For some Australians, the chaotic nature of the present and unknowable shape of the future will encourage a mass resort to passive acceptance, a resolve to focus on the here and now, on me and mine, and let the future (and everyone else) look after itself. They will continue to comfort themselves with recounting the national triumphs of the past, to hanker for a return to the good old days, to punish fellow citizens and political representatives for failing to deliver those times; in short, to seek to recreate, if only in their dreams, the contours of the lucky country shorn of its originally intended ironic cast. To make Australia safe again.

But safe for whom? Not for those who lose jobs and small businesses gone bankrupt during and following Covid. Not for the cohorts of young people coming onto the job market over the next few years. Not for the workers over fifty who can no longer find employment in the types of jobs and for the levels of remuneration that they once held. Not for middle aged women who have divorced or suffered domestic violence during the pandemic. Not for retirees who have exhausted their savings in order to survive. Not for workers who have had to raid their superannuation savings and imperil their retirement down the track. And not for many Indigenous Australians who still face baked-in discrimination in the job market, and health, housing and justice systems.

What makes Australia’s predicament so wicked is the reality that whatever we do as a nation and however we do it, the consequences for us and ours depend on forces well beyond our control or, apparently, even influence. The new American government has a huge task in healing a country torn apart by a predecessor whose avowed aim was to put America first, regardless of the consequences for relations with other countries, including America’s traditional allies. American protection was always tendentious, based more on hope than firm commitment. As long as Australia offers up security assets to the alliance in the form of the Pine Gap base and an unhesitating willingness to follow America to war, the diplomatic fiction of the ANZUS Treaty can be politely genuflected to. But Trump’s idiosyncratic approach to the world, and his penchant for transactional politics has resonated deep isolationist sentiments in an America weary with the burden of being the world’s policeman. Too many young Americans continue to return to their homeland in body bags. Throughout the 1930s, the Polish people watched the rise of Nazism shrink and eventually obliterate the space for national existence. They paid a fearful price of being in the wrong place at the wrong time.

This is why geography is again asserting its grip. The historical creation – after the defeat of Imperial Japan – of the Pacific Ocean as an American Lake is fading in memory and fact. China is moving into the emerging vacuum. The future is opaque. Only the passing of time will tell us whether the Trump withdrawal heralds a permanent restructuring of our interdependent position in the broad region: time and the actions or inactions of our governments.

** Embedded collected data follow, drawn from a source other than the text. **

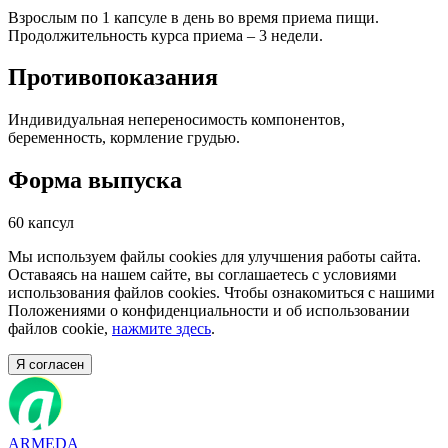
Взрослым по 1 капсуле в день во время приема пищи.
Продолжительность курса приема – 3 недели.
Противопоказания
Индивидуальная непереносимость компонентов,
беременность, кормление грудью.
Форма выпуска
60 капсул
Мы используем файлы cookies для улучшения работы сайта.
Оставаясь на нашем сайте, вы соглашаетесь с условиями
использования файлов cookies. Чтобы ознакомиться с нашими
Положениями о конфиденциальности и об использовании
файлов cookie,
нажмите здесь
.
Я согласен
ARMEDA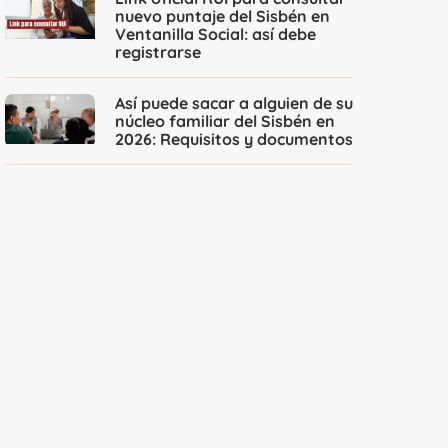
nuevo puntaje del Sisbén en
Ventanilla Social: así debe
registrarse
Así puede sacar a alguien de su
núcleo familiar del Sisbén en
2026: Requisitos y documentos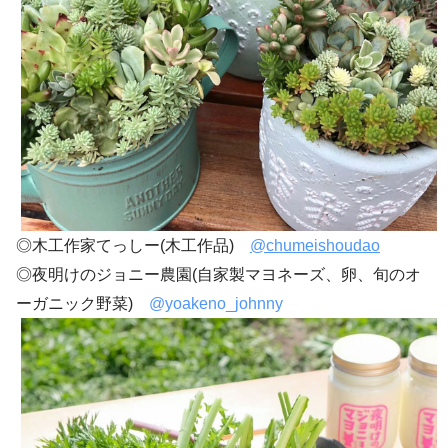
◎木工作家てっしー(木工作品)
@chumeishoudao
◎夜明けのジョニー農園(自家製マヨネーズ、卵、旬のオ
ーガニック野菜)
@yoakeno_johnny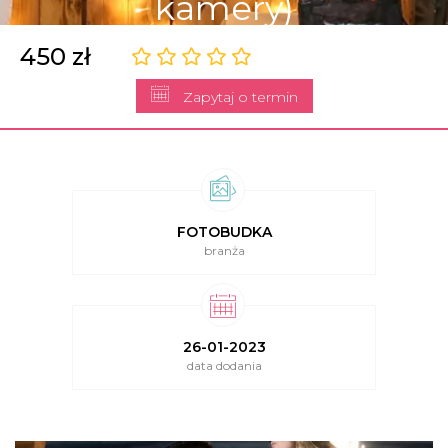
kamery)
450 zł
Zapytaj o termin
FOTOBUDKA
branża
26-01-2023
data dodania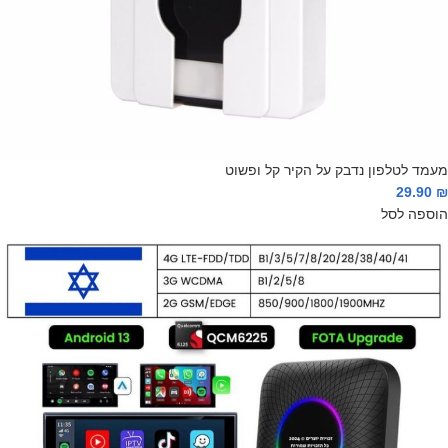
מעמד לטלפון נדבק על הקיר קל ופשוט
29.90
₪
הוספה לסל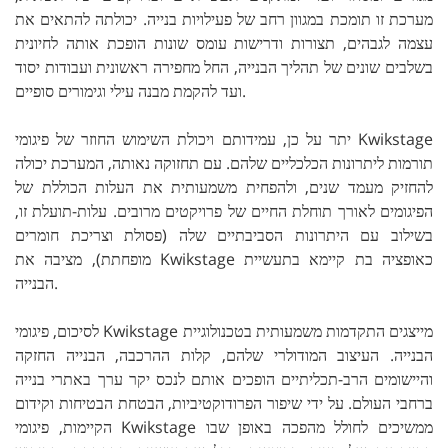
מערכת זו תומכת במגוון רחב של פעילויות בנייה. יכולתה להתאים את
עצמה לגבהים, תצורות ודרישות עומס שונות הופכת אותה לחיונית
בשלבים שונים של תהליך הבנייה, החל מחפירה ראשונית ועבודות יסוד
ועד להקמת מבנה עילי וגימורים סופיים.
יתר על כן, עמידותם ויכולת השימוש החוזר של פיגומי Kwikstage
תורמות ליתרונות הכלכליים שלהם. עם תחזוקה נאותה, המערכת יכולה
להחזיק מעמד שנים, ולהפחית משמעותית את העלות הכוללת של
הפיגומים לאורך תוחלת החיים של פרויקטים מרובים. עלות-תועלת זו,
בשילוב עם היתרונות הסביבתיים שלה (פסולת וצריכת חומרים
מופחתת), מציבה את Kwikstage כאופציה בת קיימא בתעשיית
הבנייה.
לסיכום, פיגומי Kwikstage מייצגים התקדמות משמעותית בטכנולוגיית
הבנייה. העיצוב המודולרי שלהם, קלות ההרכבה, הבנייה החזקה
והיישומים הרב-תכליתיים הופכים אותם לנכס יקר ערך באתרי בנייה
ברחבי העולם. על ידי שיפור הפרודוקטיביות, הבטחת הבטיחות וקידום
הקיימות, פיגומי Kwikstage ממשיכים לחולל מהפכה באופן שבו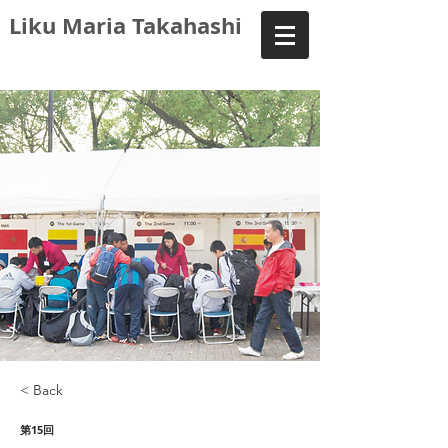
Liku Maria Takahashi
< Back
第15回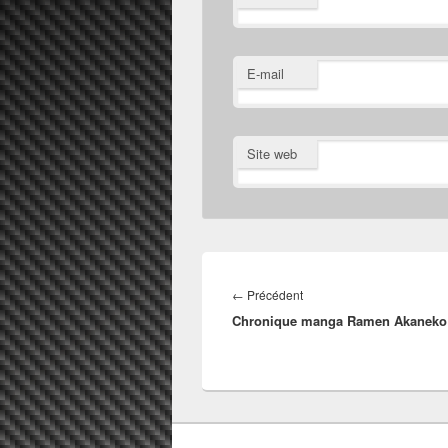
E-mail
Site web
Navigation
de
Article
←
Précédent
l’article
Chronique manga Ramen Akaneko
précédent :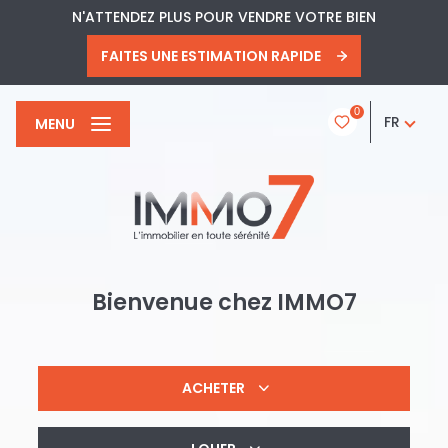
N'ATTENDEZ PLUS POUR VENDRE VOTRE BIEN
FAITES UNE ESTIMATION RAPIDE
0
FR
MENU
Bienvenue chez
IMMO7
ACHETER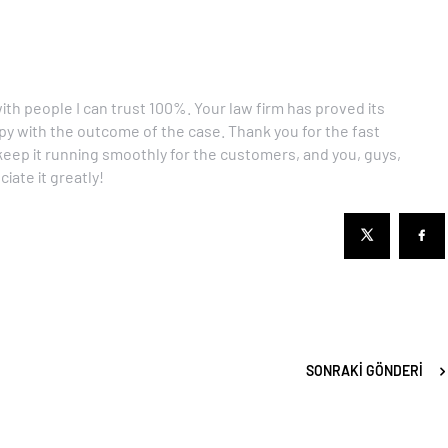
ith people I can trust 100%. Your law firm has proved its
py with the outcome of the case. Thank you for the fast
keep it running smoothly for the customers, and you, guys,
iate it greatly!
SONRAKI GÖNDERI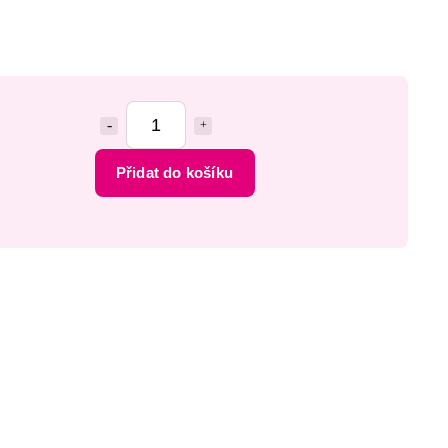
Přidat do košíku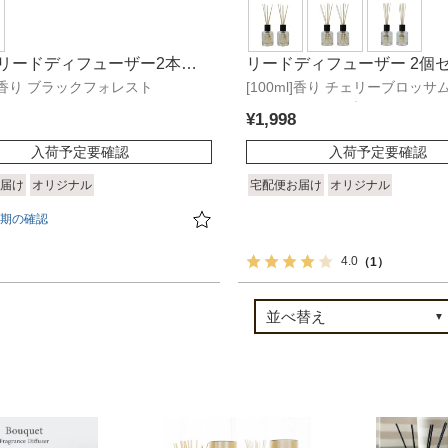
ml リードディフューザー2本セ
リードディフューザー 2個セ
ml]香り ブラックフォレスト
アーバン
[100ml]香り チェリーブロッサ
トワール
エアー オーク&ブラックカラン
¥
1,998
入荷予定要確認
入荷予定要確認
届け
オリジナル
宅配便お届け
オリジナル
期の確認
4.0
（1）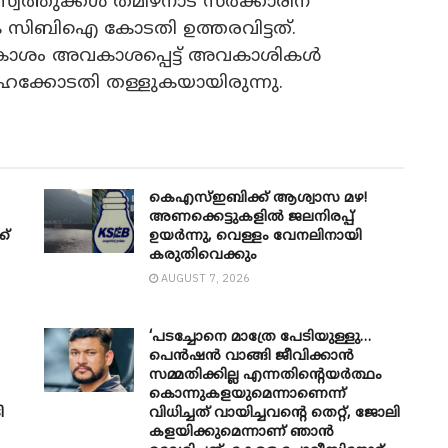
തുക്കൾ തമിഴ്‌നാട് സർക്കാരിന്
 സിബിഐ കോടതി ഉത്തരവിട്ടത്.
ാശം അവകാശപ്പെട്ട് അവകാശികൾ
ൈക്കോടതി തള്ളുകയായിരുന്നു.
കെഎസ്ഇബിക്ക് ആശ്വാസ മഴ!
അണക്കെട്ടുകളിൽ ജലനിരപ്പ്
ക്
ഉയർന്നു, വെള്ളം വേനലിനായി
കരുതിവെക്കും
AUGUST 7, 2026
‘പടച്ചോനെ മാത്രേ പേടിയുള്ളു…
പെൻഷൻ വാങ്ങി ജീവിക്കാൻ
സമ്മതിക്കില്ല എന്നതിന്റെയർത്ഥം
കൊന്നുകളയുമെന്നാണെന്ന്
ി
വിധിച്ചത് വായിച്ചവന്റെ തെറ്റ്, ജോലി
കളയിക്കുമെന്നാണ് ഞാൻ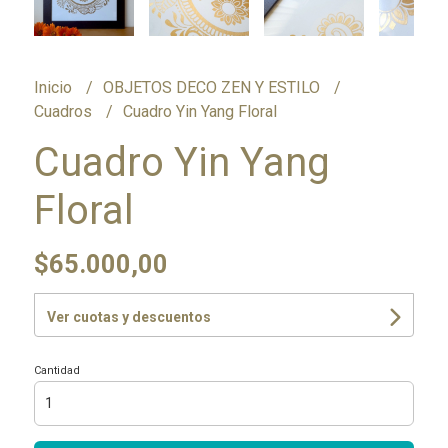
Inicio
OBJETOS DECO ZEN Y ESTILO
Cuadros
Cuadro Yin Yang Floral
Cuadro Yin Yang
Floral
$65.000,00
Ver cuotas y descuentos
Cantidad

The great danger lies in Australia’s historically embedded complacency, the idea that ‘she’ll be right’, that a return to normal after Covid means that there is no necessity to recognise and confront the new geopolitical realities and the threats to our sovereignty and wellbeing. Brave declarations defending our national sovereignty will not cut it. Poland’s Foreign Minister in the late 1930s, Jozéf Beck, thought he could finesse relations with Nazi Germany as a way of defending his country against Stalin. He was wrong. He should have put more effort into forging links with France and Britain. When that support came, it was too late.

Alternatively, the shock of 2020 and the tragic trajectory of the world since Nine-Eleven could galvanise a collective progressive project – including Australia as a stable middle power – to realise a new normal in which governments worked domestically to right the wrongs of pervasive inequality, discrimination  and insecurity, while working collaboratively to reform or replace the international architectures guaranteeing peaceful coexistence and victory against climate change. This would require a standard of political leadership and shared national purpose sadly absent in the Canberra bubble. Where are you Joe DiMaggio?